There are two scenario’s where user might to delete duplicate records.
Scenario 1: Complete row is duplicate including ID column:
CREATE TABLE basket(
id SERIAL,
fruit VARCHAR(50) NOT NULL
);
INSERT INTO basket(id,fruit) values(1,'apple');
INSERT INTO basket(id,fruit) values(1,'apple');
INSERT INTO basket(id,fruit) values(2,'banana');
INSERT INTO basket(id,fruit) values(3,'banana');
INSERT INTO basket(id,fruit) values(4,'orange');
INSERT INTO basket(id,fruit) values(4,'orange');
INSERT INTO basket(id,fruit) values(5,'orange');
PostgreSQL tables has an hidden key for every records, and that is CTID.
The CTID field is a field that exists in every PostgreSQL table and is unique for each record in a table and denotes the location of the tuple.
select *, ctid from basket
To delete duplicate records from a table where all the column matches, even the id column, we can use CTID column which we know is unique for each record.
WITH x AS
(
SELECT id ,
Min(ctid) AS min
FROM basket
GROUP BY id
HAVING Count(id) > 1 )
DELETE
FROM basket b
using x
WHERE x.id = b.id
AND x.min <> b.ctid
returning *;
Here, returning * means the query returns the records which are deleted. We can omit that if not required.
Scenario 2: Complete row is duplicate except the id column:
CREATE TABLE basket(
id SERIAL PRIMARY KEY,
fruit VARCHAR(50) NOT NULL
);
INSERT INTO basket(fruit) values('apple');
INSERT INTO basket(fruit) values('apple');
INSERT INTO basket(fruit) values('orange');
INSERT INTO basket(fruit) values('orange');
INSERT INTO basket(fruit) values('orange');
INSERT INTO basket(fruit) values('banana');
As you can see, we have some duplicate rows such as 2 apples and 3 oranges in the basket table.
If the table has few rows, you can see which ones are duplicate immediately.
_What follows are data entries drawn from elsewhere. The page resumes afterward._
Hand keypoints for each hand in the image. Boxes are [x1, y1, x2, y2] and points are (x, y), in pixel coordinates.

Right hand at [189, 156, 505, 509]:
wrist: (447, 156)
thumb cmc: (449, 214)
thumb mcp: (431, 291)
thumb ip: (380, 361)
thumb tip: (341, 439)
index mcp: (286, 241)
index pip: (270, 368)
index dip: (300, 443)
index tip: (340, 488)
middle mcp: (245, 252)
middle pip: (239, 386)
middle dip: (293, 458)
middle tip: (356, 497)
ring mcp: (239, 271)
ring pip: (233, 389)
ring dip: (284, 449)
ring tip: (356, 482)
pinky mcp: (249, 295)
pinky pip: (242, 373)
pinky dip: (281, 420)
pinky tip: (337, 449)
However, it is not the case with the big table.
The find the duplicate rows, you use the following statement:
SELECT
fruit,
COUNT( fruit )
FROM
basket
GROUP BY
fruit
HAVING
COUNT( fruit )> 1
– Deleting duplicate rows using DELETE USING statement
DELETE
FROM
basket a
USING basket b
WHERE
a.id < b.id
AND a.fruit = b.fruit;
In this example, we joined the basket table to itself and checked if two different rows (a.id < b.id) have the same value in the fruit column.
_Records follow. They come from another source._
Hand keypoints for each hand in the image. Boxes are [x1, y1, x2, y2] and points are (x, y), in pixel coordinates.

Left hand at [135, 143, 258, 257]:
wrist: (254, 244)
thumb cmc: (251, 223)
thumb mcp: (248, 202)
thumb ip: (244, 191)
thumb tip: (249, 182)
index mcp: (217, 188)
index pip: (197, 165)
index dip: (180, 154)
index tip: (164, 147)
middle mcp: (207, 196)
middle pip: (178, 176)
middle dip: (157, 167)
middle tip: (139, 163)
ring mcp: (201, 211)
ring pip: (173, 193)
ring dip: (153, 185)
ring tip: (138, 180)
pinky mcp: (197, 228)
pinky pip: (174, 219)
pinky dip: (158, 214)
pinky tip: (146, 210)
The above query removed the duplicate rows with lowest ids and keep the one with the highest id.
If you want to keep the duplicate rows with the lowest id, you use just need to flip the operator in the WHERE clause: a.id > b.id
– Deleting duplicate rows using SubQuery
DELETE FROM basket
WHERE id NOT IN (SELECT Min(id)
FROM basket
GROUP BY fruit)
– Deleting duplicate rows using row_number() and Partition Over
SELECT id, fruit,
ROW_NUMBER() OVER( PARTITION BY fruit
ORDER BY id) as row_num from basket
Now, we can delete the rows where row_num is greater than 1, leaving behind only unique records.
DELETE FROM basket
WHERE id IN
(SELECT id
FROM
(SELECT id,
ROW_NUMBER() OVER( PARTITION BY fruit
ORDER BY id ) AS row_num
FROM basket ) t
WHERE t.row_num > 1 );
In case you want to delete duplicate based on values of multiple columns, here is the query template:
DELETE FROM table_name
WHERE id IN
(SELECT id
FROM
(SELECT id,
ROW_NUMBER() OVER( PARTITION BY column_1,
column_2
ORDER BY id ) AS row_num
FROM table_name ) t
WHERE t.row_num > 1 );
In this case, the statement will delete all rows with duplicate values in the column_1 and column_2columns.
– Deleting duplicate rows using an immediate table:
To delete rows using an immediate table, you use the following steps:
- Create a new table with the same structure as the one whose duplicate rows should be removed.
- Insert distinct rows from the source table to the immediate table.
- Drop the source table.
- Rename the immediate table to the name of the source table.